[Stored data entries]
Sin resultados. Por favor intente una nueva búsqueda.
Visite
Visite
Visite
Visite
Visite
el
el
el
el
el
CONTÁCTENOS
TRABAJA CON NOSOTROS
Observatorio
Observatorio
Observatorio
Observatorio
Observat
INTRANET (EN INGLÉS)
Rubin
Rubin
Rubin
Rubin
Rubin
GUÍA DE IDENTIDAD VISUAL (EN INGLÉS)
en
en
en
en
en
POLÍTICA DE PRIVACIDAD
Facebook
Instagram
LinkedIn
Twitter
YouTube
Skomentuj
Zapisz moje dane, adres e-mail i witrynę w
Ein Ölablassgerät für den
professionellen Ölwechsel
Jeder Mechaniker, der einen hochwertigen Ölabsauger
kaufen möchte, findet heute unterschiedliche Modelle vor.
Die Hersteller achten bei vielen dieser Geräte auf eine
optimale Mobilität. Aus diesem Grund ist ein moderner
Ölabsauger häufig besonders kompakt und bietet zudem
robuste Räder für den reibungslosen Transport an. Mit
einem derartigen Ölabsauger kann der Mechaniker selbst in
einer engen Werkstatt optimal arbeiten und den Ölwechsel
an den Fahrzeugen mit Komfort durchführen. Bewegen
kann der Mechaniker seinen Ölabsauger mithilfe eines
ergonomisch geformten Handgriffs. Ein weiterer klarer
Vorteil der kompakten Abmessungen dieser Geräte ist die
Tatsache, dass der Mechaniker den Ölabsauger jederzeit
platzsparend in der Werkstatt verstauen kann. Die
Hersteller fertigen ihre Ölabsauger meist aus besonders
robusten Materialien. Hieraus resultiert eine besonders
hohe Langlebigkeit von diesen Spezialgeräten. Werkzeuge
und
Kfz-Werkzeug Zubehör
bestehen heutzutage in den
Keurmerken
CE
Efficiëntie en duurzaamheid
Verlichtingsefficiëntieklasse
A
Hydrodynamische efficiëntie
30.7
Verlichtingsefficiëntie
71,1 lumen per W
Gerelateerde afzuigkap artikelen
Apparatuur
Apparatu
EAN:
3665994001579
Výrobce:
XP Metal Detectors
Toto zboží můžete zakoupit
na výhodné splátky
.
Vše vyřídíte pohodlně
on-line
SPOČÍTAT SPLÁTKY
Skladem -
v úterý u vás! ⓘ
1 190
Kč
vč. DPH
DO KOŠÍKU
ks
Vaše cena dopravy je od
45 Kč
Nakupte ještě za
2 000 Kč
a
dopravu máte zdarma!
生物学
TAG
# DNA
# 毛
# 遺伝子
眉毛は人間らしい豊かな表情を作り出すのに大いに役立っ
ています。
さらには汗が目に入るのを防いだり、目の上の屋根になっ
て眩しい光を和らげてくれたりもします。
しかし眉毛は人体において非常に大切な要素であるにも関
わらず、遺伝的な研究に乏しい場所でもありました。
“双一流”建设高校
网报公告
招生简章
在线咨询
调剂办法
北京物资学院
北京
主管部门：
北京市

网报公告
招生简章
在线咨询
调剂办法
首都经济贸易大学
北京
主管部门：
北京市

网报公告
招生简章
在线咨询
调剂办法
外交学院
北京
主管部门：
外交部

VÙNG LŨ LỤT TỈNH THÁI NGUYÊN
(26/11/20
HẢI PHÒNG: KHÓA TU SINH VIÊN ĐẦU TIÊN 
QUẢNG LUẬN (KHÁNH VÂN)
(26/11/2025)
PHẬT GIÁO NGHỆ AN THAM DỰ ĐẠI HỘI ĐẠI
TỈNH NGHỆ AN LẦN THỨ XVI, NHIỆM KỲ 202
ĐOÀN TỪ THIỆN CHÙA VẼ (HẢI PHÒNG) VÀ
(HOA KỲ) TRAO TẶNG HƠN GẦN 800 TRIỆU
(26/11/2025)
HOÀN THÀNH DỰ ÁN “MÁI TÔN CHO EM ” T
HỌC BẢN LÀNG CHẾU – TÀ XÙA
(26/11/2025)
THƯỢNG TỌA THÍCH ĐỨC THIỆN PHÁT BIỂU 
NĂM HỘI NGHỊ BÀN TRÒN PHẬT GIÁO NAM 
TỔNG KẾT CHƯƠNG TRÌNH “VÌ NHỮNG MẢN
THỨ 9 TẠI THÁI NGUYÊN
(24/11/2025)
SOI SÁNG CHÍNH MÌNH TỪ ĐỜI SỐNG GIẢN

### What to work on:
Say how many lines above contain "PHẬT", and give no words besides the number.

### Exercise result:
2